For image-based documents, you can utilize the Pillow library to edit and save the areas that were recognized as containing pictures. The following example explains how you can do it:
# Crop the region that contains the image
image_section = binary_image.crop((left, top, right, bottom))
# Save the cropped image to a file
image_section.save(‘extracted_image.png’)
Within the crop method (left, top, right, bottom), indicate the coordinates of the region where the image is found. These coordinates can either be decided manually or programmatically based on the OCR results.
For PDFs, in case the pictures are embedded, you’ll extract them directly utilizing libraries such as PyMuPDF, as given below:
import fitz # PyMuPDF
# Open the PDF and extract images
pdf_document = fitz.open(‘document.pdf’)
for page_num in range(len(pdf_document)):
page = pdf_document.load_page(page_num)
images = page.get_images(full=True)
# Save extracted images
for img_index, img in enumerate(images):
xref = img[0]
base_image = pdf_document.extract_image(xref)

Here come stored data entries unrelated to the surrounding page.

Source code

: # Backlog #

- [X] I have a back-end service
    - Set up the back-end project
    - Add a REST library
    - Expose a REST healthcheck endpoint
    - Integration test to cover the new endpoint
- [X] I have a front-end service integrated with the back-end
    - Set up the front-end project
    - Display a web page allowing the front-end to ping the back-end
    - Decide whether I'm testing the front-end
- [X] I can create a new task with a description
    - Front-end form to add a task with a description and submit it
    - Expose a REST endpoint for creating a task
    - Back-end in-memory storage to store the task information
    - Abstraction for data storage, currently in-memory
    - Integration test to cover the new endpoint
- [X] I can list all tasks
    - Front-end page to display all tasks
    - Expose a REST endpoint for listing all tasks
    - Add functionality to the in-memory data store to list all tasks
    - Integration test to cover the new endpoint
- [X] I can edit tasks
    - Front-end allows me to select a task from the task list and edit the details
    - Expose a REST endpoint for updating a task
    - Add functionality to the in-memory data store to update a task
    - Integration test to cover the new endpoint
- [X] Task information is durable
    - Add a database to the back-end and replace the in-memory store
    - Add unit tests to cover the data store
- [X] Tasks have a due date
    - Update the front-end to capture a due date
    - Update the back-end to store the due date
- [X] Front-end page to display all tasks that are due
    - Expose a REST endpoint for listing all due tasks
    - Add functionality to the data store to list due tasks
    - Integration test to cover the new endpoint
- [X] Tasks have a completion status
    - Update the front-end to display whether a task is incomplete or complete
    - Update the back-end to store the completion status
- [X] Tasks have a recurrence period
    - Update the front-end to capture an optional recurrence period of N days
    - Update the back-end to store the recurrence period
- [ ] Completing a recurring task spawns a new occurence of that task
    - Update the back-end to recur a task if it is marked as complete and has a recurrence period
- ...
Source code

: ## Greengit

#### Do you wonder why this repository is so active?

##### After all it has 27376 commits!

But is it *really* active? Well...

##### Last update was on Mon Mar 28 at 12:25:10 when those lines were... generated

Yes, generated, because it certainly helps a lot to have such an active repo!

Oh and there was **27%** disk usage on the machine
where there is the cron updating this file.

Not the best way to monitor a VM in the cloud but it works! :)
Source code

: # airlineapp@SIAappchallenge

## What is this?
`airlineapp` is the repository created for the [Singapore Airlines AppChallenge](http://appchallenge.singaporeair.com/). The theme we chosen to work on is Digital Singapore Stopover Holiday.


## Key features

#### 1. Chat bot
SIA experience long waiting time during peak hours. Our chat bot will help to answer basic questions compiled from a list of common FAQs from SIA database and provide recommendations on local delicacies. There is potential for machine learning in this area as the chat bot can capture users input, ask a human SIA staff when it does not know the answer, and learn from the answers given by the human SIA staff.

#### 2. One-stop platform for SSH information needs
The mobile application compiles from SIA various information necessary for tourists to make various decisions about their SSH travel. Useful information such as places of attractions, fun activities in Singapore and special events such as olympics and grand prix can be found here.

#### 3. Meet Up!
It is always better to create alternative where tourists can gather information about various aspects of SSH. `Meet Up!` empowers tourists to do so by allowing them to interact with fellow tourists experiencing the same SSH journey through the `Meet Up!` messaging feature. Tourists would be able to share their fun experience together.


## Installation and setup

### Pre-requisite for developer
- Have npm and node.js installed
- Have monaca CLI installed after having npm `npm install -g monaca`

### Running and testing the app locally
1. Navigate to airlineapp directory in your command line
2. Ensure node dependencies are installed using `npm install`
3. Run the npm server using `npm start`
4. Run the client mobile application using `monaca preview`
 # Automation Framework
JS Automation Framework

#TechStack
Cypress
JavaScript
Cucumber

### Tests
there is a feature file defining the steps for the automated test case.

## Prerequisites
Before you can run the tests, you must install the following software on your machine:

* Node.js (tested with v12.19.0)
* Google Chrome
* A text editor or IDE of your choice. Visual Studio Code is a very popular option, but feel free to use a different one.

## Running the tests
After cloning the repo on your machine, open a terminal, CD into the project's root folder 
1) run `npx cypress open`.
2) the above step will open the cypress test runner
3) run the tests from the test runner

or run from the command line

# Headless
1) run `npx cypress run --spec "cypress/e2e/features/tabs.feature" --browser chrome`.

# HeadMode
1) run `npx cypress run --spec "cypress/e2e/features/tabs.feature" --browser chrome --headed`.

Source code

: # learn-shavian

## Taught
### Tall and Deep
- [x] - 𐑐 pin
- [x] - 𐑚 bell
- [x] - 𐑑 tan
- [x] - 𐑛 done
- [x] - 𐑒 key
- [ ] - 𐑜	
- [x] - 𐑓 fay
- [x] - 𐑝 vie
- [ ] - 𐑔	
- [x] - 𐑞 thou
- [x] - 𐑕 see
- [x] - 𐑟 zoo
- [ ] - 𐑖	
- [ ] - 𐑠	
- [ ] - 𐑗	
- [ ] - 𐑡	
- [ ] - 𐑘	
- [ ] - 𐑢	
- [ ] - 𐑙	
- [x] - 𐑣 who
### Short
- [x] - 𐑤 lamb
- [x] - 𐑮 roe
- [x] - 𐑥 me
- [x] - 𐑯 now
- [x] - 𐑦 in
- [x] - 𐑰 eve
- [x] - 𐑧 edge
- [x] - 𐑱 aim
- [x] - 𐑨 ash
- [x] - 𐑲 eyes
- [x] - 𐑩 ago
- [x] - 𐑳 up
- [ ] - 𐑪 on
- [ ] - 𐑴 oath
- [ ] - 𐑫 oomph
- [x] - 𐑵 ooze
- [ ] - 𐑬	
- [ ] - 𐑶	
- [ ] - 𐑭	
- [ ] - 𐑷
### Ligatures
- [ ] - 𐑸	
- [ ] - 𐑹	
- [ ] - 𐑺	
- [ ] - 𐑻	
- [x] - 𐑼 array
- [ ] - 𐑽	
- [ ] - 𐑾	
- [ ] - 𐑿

image_bytes = base_image[“image”]
with open(f”image_{page_num}_{img_index}.png”, “wb”) as img_file:
img_file.write(image_bytes)
This strategy extracts the embedded images specifically from PDF pages. After the pictures are saved, you’ll be able to review or utilize them as required.
Conclusion
In closing, extracting photos from a text file can be a helpful and functional operation in a variety of contexts. The ability to extract images from text can save you time and effort, whether you need to use the images for a presentation, make a digital photo book, or just store the images for later use. The approaches described in this blog post are workable and simple ways to extract images from various texts. However, OCR output results are not always as exact as we would want. For this reason, it is highly recommended that you verify the outcome after processing, particularly if the information contains multiple languages or a specific typeface.